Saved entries

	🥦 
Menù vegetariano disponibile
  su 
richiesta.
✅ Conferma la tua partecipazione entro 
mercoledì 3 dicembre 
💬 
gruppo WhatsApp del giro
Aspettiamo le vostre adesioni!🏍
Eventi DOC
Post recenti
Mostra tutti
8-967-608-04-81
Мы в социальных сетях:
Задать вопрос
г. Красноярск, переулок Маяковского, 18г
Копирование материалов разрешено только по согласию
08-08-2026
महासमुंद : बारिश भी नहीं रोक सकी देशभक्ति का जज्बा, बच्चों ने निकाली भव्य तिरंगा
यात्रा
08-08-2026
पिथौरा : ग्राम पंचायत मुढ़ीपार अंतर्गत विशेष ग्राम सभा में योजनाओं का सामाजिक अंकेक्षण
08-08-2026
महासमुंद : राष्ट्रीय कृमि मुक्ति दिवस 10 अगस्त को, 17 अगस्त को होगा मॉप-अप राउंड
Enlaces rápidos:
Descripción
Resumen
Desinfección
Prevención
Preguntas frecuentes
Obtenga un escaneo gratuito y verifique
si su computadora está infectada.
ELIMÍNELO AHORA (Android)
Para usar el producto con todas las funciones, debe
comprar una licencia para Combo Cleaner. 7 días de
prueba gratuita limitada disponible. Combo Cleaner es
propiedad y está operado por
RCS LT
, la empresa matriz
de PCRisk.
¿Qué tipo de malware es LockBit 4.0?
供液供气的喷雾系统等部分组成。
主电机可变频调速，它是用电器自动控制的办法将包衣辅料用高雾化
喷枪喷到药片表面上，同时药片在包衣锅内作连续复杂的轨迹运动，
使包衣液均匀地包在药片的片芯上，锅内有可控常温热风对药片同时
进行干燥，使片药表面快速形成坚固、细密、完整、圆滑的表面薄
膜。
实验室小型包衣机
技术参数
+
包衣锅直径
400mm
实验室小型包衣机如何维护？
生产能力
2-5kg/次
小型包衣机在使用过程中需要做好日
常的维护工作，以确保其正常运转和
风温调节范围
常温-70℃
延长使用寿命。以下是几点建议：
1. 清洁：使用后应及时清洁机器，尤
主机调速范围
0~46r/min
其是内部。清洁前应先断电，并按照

Action item = Copy every line of the records above that contains "Combo".

The completed task =
comprar una licencia para Combo Cleaner. 7 días de
prueba gratuita limitada disponible. Combo Cleaner es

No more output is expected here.